La frasecita no necesita comentarios, sólo una cara de acero al tungsteno para
pronunciarla y mucha ignorancia para poderla escuchar. Porque la ciencia es el
antídoto de la ignorancia, pero se cuidarán de que no llegue al pueblo, y quede
bien secuestrada con la judicatura, la información, las instituciones y todo
aquello que puede proteger al pueblo de gobernantes sin formación.

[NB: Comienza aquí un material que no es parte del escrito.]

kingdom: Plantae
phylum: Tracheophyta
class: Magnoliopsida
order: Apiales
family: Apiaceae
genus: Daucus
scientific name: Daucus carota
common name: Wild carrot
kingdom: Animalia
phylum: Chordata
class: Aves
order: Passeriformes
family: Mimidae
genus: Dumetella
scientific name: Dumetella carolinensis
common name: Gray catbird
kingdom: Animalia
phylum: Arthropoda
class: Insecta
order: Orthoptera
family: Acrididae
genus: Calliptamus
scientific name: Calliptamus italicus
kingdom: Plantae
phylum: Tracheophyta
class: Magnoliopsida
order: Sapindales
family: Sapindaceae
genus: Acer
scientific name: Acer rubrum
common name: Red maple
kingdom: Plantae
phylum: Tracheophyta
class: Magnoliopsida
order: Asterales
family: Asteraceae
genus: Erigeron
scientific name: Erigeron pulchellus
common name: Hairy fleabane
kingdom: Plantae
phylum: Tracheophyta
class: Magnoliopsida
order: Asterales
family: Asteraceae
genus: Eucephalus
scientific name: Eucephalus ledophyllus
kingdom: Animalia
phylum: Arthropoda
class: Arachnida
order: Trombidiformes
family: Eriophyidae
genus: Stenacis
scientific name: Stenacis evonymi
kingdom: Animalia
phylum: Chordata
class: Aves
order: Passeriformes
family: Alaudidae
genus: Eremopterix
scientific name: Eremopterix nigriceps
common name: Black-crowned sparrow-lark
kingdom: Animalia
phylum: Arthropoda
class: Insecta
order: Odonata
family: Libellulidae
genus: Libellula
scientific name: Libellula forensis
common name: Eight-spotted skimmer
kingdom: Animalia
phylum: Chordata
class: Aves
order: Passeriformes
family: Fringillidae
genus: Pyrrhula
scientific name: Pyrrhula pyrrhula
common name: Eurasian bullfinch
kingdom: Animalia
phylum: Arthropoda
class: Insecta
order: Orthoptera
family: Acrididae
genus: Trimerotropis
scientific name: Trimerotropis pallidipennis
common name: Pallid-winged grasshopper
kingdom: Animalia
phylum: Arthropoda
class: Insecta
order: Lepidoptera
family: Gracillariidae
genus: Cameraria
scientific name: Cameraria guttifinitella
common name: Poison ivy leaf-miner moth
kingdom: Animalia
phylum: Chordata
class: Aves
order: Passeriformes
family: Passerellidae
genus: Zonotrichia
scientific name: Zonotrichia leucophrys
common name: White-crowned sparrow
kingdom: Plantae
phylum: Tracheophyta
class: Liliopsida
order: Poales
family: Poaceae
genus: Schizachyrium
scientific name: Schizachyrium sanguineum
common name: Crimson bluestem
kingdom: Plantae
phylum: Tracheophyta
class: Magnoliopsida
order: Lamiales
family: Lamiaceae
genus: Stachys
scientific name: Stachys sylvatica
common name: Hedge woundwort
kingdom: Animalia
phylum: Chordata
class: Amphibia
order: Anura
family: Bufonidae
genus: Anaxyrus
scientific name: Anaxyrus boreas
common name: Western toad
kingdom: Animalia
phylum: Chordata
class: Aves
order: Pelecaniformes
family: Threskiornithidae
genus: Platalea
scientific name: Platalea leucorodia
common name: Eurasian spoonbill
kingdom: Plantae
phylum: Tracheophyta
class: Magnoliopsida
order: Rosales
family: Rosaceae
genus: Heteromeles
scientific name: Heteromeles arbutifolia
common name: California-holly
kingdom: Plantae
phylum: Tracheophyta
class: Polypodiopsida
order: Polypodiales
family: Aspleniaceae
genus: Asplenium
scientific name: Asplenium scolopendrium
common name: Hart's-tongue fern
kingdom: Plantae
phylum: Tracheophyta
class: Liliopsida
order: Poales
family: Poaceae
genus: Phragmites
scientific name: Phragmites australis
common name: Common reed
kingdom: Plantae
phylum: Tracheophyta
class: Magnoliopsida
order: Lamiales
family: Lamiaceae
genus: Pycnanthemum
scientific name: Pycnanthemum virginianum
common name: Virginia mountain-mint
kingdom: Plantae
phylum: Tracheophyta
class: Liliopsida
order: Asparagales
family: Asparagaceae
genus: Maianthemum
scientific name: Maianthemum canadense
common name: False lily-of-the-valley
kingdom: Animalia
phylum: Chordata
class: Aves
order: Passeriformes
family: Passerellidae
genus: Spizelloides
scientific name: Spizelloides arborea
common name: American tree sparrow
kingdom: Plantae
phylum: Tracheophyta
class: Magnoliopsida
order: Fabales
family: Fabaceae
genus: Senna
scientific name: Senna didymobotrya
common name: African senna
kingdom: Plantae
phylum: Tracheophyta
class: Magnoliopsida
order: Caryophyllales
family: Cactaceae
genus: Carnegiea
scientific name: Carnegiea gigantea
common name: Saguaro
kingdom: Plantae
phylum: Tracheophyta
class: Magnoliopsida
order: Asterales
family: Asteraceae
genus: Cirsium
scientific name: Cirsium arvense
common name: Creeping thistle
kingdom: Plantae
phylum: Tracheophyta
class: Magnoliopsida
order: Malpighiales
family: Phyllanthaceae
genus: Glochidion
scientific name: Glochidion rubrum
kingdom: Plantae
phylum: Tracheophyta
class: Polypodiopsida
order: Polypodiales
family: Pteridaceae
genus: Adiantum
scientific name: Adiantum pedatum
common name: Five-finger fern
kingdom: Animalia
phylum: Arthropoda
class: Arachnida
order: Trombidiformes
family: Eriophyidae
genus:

El plan tiene nombre y hasta
fecha: 2030. Por cierto, en ese camino está comprometido acabar con la pobreza,
el hambre y las guerras, entre otras cosas. No se ha dado aún un paso. Esto le
resultaría de una indiferencia supina al protagonista de la obra de
Houellebecq. Su único mundo es él mismo y su problema encontrarle sentido, una
vez que la edad le ha minado intelectual y sexualmente. Tres mujeres y un lugar
estable en una cátedra universitaria le abren una nueva oportunidad de vida.
Algo tiene en común con mis personajes de “La última aspa roja”
–mi última novela, continuación de la primera-. También ellos se han visto
desposeídos de su mundo y buscan sueños y sitios nuevos donde establecerse.
Puede arder París. O seguir apareciendo demonios. No
importa. La felicidad está garantizada.